Departing from a rehabilitation center in Muğla Province, southwest Turkey, for an endangered turtle like himself, Tuba is currently off the coast of Lecce in southern Italy.
While he is not the only tortoise of its kind tracked by Turkish activists, he appears to be the most famous for the maps showing his movement has been viewed more than 7 million times on websites run by activists.
In three years, Tuba has covered a distance of 17,500 kilometers (10,873 miles) and is the only turtle whose entire route is tracked by such a long route, from Turkey to the Adriatic Sea, reports Daily Sabah August 29,
The Turtle Research and Rescue Rehabilitation Center (DEKAMER), with the support of the Peduli TUI Foundation, has monitored every turtle movement, believed to be between the ages of 25 and 30, since August 28, 2019.

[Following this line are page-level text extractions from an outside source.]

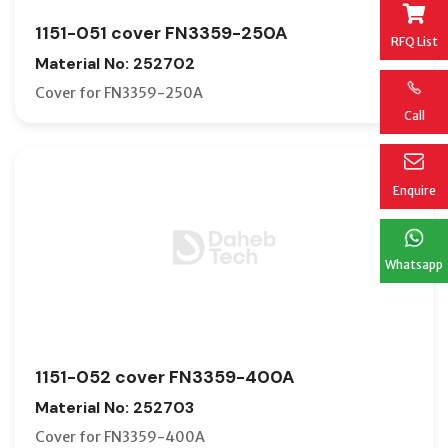
1151-051 cover FN3359-250A
RFQ List
Material No: 252702
Cover for FN3359-250A
Call
Enquire
Whatsapp
1151-052 cover FN3359-400A
Material No: 252703
Cover for FN3359-400A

The team not only monitored turtles, their research was part of a study to learn more about the loggerhead turtle migration route, where they spent the winter and how they were looking for food.
Tracking also provides insight into circumstances that encourage turtles closer to the beach or elsewhere, as well as how the flow and magnetic fields affect their roads.
Tuba left Iztuzu, a beach in Muğla famous for, and spent about two months off the coast of the nearby city of Marmaris. He then went to Greece and for three years, visited Malta, Italy, Bosnia-Herzegovina, Albania, Montenegro and Croatia.
It is known, there are seven species of turtles known in the world, and Turkey is home to loggerhead turtles and green turtles, which choose the country's Mediterranean coast to nest.
Their habitat stretches from the southwestern tip of the Mediterranean coast in Iztuzu in Muğla to Samandağı further east on Hatay.
Governments and animal protection groups work to protect turtles, which remain under the scrutiny of volunteers.
In the last two years, 231 dead turtles have been stranded on the Turkish coast, according to volunteer data. The autopsy of 87 turtles in Turkey last year found that 20 percent of them suffered from problems stemming from plastic consumption. In 2020, 32 turtles were found dead on different dates after eating plastic.